There are movies that make it onto all the ‘Top 100 Films of The (Last) Century’ lists. And there are films that lodge in your brain like little memories of happiness. They’re not necessarily ‘great’ films in the accepted sense - not films about which there is any great critical consensus, nor even necessarily films that did well, let alone busted blocks, at the box office. Giant - George Stevens´ epic saga of the Texas oil business with Rock Hudson, Elizabeth Taylor and James Dean - is one of mine. Another is The Hitcher, that 1986 road movie-cum-nightmare thriller in which a vengeful Rutger Hauer pursues poor little C Thomas Howell all across the desert and apparently terminates Jennifer Jason Leigh in one of the most spectacularly unpleasant ways ever not to be quite shown on screen.

“Not without interest,” concedes Leonard Maltin rather grandly in his doorstep of a Movie Guide. But I know I´m not alone in rating The Hitcher: there are little pockets of us who recognise as something special among others, the moment when Hauer materialises almost magically in front of Howell across the table of an out-of-the-way diner. “Welcome to Shitsville, kid,” is how he introduces himself.

Well finally, after 14 years, some other kid is going to be welcomed back to Shitsville, ´cos Hauer and Robert Harmon, who directed the original, have teamed up for a sequel. Harmon is working on a rewrite of an original script by Gerald DiPego, who wrote Phenomenon. The script had been previously reworked by DiPego´s two sons, Zachary and Matt. The screenplay for the original was by Eric Red, who was last heard of scripting a cable TV movie called Undertow, which was to be directed by Kathryn Bigelow and filmed in Lithuania - possibly not proof of a burgeoning career.

▶ **Given records**:
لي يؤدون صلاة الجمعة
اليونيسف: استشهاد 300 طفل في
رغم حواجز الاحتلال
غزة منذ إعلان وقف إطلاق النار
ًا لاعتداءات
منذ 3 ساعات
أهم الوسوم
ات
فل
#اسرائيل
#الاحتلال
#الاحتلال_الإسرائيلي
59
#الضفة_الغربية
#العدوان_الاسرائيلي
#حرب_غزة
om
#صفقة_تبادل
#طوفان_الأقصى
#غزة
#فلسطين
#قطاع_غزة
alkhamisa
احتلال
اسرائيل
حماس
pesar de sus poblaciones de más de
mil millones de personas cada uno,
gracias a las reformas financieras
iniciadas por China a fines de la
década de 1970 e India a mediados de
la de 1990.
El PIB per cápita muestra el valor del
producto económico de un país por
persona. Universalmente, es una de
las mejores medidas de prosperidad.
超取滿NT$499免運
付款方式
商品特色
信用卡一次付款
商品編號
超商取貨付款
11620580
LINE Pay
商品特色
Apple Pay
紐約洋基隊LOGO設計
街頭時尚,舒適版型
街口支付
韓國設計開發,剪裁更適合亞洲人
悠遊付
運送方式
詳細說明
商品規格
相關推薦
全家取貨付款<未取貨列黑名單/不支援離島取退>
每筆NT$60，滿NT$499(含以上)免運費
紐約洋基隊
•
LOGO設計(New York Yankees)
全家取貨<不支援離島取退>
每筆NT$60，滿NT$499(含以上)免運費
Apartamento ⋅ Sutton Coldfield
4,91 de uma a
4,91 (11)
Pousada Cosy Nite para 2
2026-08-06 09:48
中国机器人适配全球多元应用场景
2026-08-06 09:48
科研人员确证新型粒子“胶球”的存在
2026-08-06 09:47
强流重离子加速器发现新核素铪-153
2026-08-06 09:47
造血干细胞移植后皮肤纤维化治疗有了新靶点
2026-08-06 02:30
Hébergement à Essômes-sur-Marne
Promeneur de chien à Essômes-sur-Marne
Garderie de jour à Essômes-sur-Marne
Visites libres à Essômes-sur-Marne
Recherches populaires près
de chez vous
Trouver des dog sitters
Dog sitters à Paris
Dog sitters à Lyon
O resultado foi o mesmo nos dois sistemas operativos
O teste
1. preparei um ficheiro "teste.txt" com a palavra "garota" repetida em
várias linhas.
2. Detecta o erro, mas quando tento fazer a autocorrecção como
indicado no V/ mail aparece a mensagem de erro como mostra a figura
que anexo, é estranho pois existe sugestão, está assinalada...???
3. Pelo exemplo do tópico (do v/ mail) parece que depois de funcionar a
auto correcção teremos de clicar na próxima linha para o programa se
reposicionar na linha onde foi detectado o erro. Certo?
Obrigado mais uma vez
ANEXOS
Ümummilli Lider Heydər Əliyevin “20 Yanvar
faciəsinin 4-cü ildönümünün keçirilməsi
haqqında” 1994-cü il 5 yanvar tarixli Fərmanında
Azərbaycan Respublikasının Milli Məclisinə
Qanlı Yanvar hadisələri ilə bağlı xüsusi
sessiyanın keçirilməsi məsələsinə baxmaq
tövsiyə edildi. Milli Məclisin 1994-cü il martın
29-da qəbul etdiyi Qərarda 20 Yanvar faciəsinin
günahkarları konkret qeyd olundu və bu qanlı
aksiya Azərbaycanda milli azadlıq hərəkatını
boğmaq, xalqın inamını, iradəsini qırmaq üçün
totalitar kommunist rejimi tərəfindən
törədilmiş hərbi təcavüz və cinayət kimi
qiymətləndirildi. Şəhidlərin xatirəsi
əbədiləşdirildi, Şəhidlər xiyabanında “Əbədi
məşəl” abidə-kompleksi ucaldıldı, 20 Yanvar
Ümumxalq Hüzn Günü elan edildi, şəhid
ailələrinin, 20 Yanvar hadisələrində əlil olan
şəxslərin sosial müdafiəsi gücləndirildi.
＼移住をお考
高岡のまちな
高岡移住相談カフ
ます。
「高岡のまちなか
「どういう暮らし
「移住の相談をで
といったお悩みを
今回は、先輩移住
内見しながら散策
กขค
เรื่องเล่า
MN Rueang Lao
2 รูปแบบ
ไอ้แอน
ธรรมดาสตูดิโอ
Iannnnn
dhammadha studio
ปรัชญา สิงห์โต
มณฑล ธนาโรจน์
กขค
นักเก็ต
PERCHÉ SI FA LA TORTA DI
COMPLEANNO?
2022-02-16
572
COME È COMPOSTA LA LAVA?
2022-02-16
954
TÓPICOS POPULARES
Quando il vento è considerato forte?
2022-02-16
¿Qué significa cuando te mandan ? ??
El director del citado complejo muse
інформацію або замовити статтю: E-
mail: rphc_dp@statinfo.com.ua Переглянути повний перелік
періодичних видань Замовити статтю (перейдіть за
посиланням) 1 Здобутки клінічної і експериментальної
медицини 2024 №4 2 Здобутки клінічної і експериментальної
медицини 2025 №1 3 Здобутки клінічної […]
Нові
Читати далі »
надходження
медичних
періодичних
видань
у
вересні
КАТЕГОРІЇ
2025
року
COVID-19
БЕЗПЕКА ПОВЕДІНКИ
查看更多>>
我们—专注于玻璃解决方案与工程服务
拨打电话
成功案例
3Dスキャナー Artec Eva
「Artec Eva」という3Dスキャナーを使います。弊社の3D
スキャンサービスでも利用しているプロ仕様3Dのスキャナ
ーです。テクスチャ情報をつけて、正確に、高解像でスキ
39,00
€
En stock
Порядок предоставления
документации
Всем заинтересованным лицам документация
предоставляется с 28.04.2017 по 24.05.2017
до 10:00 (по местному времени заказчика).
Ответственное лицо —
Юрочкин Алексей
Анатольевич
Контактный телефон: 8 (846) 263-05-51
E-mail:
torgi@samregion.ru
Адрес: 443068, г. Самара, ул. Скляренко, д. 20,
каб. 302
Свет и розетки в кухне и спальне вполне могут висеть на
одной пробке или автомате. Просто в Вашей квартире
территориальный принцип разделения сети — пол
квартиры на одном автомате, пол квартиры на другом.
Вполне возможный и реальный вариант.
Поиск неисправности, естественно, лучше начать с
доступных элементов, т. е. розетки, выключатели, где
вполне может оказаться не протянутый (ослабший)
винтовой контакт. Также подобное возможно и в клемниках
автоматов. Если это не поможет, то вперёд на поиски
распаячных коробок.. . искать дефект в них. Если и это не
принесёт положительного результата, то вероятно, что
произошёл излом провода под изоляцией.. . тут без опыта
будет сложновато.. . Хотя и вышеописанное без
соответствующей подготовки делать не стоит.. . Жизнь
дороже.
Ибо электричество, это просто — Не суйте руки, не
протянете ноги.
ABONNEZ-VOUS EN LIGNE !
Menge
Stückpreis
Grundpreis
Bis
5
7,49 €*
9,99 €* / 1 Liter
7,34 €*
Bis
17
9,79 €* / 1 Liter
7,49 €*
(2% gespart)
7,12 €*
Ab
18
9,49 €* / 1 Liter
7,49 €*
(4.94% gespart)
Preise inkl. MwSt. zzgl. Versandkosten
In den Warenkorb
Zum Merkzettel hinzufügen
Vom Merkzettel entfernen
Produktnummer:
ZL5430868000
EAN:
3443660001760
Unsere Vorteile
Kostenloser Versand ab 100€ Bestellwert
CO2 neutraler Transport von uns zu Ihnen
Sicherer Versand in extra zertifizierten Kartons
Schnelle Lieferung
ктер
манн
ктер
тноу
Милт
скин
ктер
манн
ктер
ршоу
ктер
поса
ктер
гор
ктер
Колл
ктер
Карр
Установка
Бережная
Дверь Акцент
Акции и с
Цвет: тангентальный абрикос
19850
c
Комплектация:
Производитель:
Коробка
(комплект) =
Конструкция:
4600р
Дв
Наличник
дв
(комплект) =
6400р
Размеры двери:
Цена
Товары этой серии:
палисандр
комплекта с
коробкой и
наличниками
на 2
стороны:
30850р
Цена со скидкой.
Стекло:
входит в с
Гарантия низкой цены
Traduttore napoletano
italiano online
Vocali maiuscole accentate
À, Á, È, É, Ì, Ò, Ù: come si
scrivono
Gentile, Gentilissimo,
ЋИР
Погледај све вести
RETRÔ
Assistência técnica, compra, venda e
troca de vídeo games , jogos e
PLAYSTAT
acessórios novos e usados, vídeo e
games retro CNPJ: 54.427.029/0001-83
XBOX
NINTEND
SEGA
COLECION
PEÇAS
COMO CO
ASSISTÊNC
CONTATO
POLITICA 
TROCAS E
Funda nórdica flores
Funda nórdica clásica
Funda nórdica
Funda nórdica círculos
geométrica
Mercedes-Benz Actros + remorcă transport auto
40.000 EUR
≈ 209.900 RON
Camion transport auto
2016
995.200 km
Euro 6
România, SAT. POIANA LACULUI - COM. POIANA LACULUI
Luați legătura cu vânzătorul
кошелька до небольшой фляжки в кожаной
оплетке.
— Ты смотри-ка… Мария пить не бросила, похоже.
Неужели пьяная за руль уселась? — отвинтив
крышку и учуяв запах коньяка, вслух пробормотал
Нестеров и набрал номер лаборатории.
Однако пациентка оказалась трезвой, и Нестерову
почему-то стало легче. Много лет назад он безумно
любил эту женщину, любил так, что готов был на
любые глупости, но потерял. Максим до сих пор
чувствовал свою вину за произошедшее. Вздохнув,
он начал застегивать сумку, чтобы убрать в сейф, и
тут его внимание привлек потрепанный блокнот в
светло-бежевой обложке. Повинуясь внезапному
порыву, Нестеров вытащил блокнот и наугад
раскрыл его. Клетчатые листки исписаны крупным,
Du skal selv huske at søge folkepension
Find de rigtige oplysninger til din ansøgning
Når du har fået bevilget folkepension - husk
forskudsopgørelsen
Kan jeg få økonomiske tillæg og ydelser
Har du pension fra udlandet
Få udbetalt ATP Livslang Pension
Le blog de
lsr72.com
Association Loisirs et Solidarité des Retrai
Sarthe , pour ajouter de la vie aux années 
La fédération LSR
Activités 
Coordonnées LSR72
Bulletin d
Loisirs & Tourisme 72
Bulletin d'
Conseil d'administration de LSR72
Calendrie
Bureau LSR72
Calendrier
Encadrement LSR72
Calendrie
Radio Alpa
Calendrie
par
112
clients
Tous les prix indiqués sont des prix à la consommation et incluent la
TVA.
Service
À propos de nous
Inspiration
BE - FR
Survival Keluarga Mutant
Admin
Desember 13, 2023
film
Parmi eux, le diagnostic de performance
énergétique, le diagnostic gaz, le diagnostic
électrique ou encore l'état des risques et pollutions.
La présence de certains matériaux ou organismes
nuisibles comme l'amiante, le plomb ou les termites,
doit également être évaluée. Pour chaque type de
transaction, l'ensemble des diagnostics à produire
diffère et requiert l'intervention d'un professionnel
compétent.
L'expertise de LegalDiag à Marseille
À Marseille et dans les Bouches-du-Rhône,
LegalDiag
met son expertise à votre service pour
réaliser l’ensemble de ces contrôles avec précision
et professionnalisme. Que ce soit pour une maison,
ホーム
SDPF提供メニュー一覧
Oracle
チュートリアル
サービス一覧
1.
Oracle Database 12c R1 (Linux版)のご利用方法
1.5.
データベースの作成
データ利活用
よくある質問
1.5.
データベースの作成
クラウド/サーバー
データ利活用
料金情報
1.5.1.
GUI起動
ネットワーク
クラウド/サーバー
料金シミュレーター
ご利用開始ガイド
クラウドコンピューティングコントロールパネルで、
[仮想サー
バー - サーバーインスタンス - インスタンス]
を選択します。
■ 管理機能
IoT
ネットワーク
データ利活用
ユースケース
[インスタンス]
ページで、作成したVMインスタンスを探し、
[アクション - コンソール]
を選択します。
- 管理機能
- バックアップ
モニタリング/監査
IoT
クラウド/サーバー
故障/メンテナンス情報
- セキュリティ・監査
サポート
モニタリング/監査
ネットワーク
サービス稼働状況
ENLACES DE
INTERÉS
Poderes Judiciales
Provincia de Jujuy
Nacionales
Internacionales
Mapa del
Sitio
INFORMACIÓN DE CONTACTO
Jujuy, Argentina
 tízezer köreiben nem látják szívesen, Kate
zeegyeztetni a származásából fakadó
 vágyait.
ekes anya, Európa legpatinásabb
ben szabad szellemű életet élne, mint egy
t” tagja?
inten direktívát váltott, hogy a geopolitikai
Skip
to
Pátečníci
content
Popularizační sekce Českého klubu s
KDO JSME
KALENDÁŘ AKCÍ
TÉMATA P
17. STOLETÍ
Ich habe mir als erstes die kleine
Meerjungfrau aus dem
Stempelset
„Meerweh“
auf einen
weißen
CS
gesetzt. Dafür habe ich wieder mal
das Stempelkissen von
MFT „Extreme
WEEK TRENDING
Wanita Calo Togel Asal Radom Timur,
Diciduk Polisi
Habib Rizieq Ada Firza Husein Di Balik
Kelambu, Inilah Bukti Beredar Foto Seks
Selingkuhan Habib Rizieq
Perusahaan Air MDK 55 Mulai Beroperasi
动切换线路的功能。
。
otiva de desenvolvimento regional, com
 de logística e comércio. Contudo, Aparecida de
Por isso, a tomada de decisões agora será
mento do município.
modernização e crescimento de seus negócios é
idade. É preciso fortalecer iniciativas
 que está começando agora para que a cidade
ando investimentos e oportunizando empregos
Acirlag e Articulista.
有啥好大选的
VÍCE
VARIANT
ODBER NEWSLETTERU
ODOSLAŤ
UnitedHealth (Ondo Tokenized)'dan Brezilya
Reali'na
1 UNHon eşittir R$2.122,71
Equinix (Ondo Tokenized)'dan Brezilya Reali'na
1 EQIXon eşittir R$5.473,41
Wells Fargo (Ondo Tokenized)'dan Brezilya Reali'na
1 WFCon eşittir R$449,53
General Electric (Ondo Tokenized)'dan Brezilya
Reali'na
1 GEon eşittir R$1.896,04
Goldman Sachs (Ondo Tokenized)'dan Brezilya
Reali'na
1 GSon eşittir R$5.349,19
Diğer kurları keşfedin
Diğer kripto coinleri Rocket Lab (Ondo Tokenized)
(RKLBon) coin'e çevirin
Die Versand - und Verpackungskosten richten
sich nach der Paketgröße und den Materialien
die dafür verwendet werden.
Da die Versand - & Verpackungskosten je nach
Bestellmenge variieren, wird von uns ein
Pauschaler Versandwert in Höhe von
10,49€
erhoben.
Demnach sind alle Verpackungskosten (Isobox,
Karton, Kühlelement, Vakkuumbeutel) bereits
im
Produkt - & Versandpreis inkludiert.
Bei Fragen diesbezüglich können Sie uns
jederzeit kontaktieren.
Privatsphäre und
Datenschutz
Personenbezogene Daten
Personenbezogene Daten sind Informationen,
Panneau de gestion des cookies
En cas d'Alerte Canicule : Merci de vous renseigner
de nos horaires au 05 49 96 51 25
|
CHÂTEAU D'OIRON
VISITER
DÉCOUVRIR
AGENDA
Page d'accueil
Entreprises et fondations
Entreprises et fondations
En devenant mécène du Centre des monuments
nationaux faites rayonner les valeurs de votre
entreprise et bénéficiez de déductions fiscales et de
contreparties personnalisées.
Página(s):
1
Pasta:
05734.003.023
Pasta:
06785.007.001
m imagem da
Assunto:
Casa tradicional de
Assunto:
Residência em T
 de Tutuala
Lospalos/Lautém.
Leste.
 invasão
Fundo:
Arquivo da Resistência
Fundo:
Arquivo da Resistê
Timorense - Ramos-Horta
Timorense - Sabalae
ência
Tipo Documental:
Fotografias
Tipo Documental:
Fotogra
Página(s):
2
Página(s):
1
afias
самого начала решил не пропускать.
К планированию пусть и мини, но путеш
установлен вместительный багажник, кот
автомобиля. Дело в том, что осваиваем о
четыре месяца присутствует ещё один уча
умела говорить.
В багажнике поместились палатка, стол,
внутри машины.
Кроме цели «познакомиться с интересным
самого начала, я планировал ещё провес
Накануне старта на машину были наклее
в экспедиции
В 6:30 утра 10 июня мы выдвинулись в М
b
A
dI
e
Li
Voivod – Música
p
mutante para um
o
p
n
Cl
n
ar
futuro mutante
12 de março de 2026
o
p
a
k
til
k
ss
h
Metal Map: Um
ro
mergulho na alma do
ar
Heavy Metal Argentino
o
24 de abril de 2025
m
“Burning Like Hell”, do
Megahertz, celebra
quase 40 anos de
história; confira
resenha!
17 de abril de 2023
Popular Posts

▶ **Questions on the material**:
**a)** According to the piece on The Hitcher, who directed the original film?
**b)** Give the piece on The Hitcher again between "Well finally, after" and "a burgeoning career.", inclusive, putting "follow-up" in place of "sequel".
**c)** Write the next part of the piece on The Hitcher, picking up after its last sentence.

▶ **Answers by item number**:
**a)** Robert Harmon

**b)**
Well finally, after 14 years, some other kid is going to be welcomed back to Shitsville, ´cos Hauer and Robert Harmon, who directed the original, have teamed up for a follow-up. Harmon is working on a rewrite of an original script by Gerald DiPego, who wrote Phenomenon. The script had been previously reworked by DiPego´s two sons, Zachary and Matt. The screenplay for the original was by Eric Red, who was last heard of scripting a cable TV movie called Undertow, which was to be directed by Kathryn Bigelow and filmed in Lithuania - possibly not proof of a burgeoning career.

**c)**
Pam Grier: burning. Hauer, on the other hand, has been pretty constantly in work, if not always at the top end of the budget spectrum, and is currently working on a movie called Slow Burn with Pam Grier. Production on the new Hitcher will reportedly start this summer.

Bigelow, incidentally, who was originally slated to direct the epic version of the Joan of Arc story which Luc Besson was going to produce, is showing no signs of dropping her court case against the French director. Besson, as I´m sure you know, went on to direct the film himself under the title of The Messenger, after Bigelow refused to cast his then wife, Milla Jovovich, in the title role. The film opened in the US in November and made limited impact, although it is a mid-range hit in France.

Bigelow´s claim, of which I was first told in Cannes nearly two years ago, when the Besson film had not even been finally cast, was that it was her idea in the first place; that she had done the original research; that she approached Besson to become executive producer and help her raise the money; and that he owes her $2 million. The case is not due to be heard until August 16, which gives you some idea of the complexity of the legal issues involved.

Maxwell: blasting Besson. Nor is she the only one to have been having a go at Besson recently. American writer/director Ronald Maxwell (Gettysburg), who has been working on a version of the story which was close to casting at Cannes 1998 but doesn´t seem to have progressed much since then, recently fired off a furious letter to Variety in which he described the French director´s Joan as “a fictitious marionette” and the film as “a mockery of history”.

Bigelow, meanwhile, recently wrapped The Weight of Water, starring Sean Penn, Catherine McCormack and Elizabeth Hurley, which was featured on the ‘Film File´ page of our last issue.

And, to complete the chain that has led from Hauer by way of Red and Bigelow to Penn, the latter is finally to direct another film, five years after the highly rated but little-seen The Crossing Guard. The new film, fully funded by the prolific Franchise Pictures (whose recent projects include Bruce Willis-starrer The Whole Nine Yards and the remake of Get Carter with Sylvester Stallone) is entitled The Pledge.

Nicholson: picked again by Penn Like The Crossing Guard, it will star Jack Nicholson in the story of a small-town police chief who promises the mother of a murdered girl that he will find her killer - a pledge which starts out as a promise, then becomes a challenge and finally an obsession, leaving room for little else in his life. Production on the movie is due to start this month (January).